Nel magnifico paesaggio collinare di Tenuta Mara, disegnato dai filari delle vigne biodinamiche, due cavalieri si incrociano. Da opposte direzioni, un uomo e una donna senza vesti si guardano intensamente dall’alto dei loro destrieri e la tensione dello sguardo tra i due ha una forza tale da catalizzare le emozioni di chi li osserva.
Più da vicino si scopre qualcosa di molto interessante, le due figure sui rispettivi cavalli sono schiacciate sulla bidimensionalità come un altorilievo scultoreo ma a tutto tondo. Un sapiente modellato per volumi che da lontano ingannano l’occhio, simulando la prospettiva e la profondità, e a poca distanza rivelano tutta la forza espressiva della materia compressa.
L’incontro, dell’artista toscano Piero Sbarluzzi, opera del 2003, racconta l’essere umano, i suoi sentimenti, l’occasione di incontrarsi e riconoscersi nel profondo dell’animo, l’origine dell’amore e della vita; lo fa con armonia e semplicità formale e una certa sobrietà solenne di gusto novecentesco.
Maestro della terracotta, nato a Pienza nel 1939 e formatosi con gli artigiani della sua terra, a cui è fortemente legato, Sbarluzzi è molto apprezzato dalla critica per la capacità di far sentire vivi e presenti i suoi personaggi che rimandano a un mondo passato anche personale: figure a cavallo, bagnanti, bambini, famiglie e soprattutto scene di lavoro agreste raffigurate in pannelli ad altorilievo, tante microstorie di vita quotidiana e di affetti che aprono all’immaginazione.
La scultura di Tenuta Mara è stata esposta in altre versioni in piazze e mostre ma qui le due figure in bronzo hanno trovato una casa ideale; immerse nella natura, tra terra e cielo, e avvolte dalla musica classica, regalano un senso di pace e di serenità, mentre dialogano con le altre installazioni tra le vigne, in un gioco di corrispondenze.

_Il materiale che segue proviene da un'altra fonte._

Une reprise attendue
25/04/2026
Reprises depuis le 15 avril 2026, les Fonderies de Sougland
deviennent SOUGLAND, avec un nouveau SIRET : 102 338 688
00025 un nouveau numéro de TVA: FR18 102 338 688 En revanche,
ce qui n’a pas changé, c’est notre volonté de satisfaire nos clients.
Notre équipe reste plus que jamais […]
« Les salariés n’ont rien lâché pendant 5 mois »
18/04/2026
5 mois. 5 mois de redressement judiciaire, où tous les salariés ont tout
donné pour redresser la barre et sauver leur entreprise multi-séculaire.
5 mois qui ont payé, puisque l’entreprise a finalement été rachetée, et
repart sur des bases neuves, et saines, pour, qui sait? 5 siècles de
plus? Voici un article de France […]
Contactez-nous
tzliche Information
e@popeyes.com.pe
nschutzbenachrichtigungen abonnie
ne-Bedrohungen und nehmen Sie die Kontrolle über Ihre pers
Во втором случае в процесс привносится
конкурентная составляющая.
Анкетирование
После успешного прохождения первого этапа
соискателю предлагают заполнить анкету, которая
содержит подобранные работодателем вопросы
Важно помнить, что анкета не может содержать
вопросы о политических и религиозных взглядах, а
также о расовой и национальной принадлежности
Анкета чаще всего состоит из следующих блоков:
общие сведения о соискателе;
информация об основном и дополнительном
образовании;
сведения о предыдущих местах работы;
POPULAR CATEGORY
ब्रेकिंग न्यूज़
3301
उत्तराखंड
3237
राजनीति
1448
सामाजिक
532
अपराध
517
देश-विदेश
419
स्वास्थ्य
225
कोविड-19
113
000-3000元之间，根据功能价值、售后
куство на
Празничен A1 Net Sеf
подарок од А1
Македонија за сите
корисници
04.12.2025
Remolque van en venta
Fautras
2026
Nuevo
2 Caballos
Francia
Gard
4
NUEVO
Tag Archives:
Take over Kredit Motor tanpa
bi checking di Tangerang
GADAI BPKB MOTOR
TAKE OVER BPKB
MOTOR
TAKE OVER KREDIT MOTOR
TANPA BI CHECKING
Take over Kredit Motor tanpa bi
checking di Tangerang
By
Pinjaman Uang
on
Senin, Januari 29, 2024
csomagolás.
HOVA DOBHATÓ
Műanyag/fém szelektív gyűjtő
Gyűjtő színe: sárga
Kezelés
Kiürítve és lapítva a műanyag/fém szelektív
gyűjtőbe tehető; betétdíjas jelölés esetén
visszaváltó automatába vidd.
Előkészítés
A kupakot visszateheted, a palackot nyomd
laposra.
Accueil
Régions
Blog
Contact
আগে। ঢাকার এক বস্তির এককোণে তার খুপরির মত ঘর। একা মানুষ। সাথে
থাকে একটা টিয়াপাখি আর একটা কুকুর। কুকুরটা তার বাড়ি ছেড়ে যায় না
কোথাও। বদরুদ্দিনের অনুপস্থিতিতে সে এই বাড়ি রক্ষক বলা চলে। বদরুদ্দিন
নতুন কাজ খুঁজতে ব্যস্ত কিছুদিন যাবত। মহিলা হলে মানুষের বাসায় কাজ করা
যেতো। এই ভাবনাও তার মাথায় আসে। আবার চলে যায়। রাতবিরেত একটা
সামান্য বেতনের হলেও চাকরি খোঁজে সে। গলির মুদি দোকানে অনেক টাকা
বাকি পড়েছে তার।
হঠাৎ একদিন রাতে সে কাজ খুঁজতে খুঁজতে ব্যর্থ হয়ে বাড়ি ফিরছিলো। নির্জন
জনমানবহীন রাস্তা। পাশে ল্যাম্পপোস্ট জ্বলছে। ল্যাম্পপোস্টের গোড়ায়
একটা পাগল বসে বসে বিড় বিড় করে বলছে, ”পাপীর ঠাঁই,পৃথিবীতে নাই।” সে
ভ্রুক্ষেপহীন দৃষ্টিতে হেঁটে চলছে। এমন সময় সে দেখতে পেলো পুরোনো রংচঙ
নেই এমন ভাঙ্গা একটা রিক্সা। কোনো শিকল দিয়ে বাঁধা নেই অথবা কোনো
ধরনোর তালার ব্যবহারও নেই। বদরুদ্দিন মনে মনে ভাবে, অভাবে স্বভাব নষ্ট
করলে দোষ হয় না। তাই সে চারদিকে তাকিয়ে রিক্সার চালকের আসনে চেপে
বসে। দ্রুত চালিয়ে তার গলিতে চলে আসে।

“Le opere di Sbarluzzi sanno di eternità, di certezze rassicuranti, di valori familiari assoluti. Sono la forma di un mito, popolare e aristocratico allo stesso tempo, che contempla ancora l’armonia mundi e associa spontaneamente l’ulivo alla colonna, la creazione divina alla creazione umana. Un mito che si chiama Toscana”.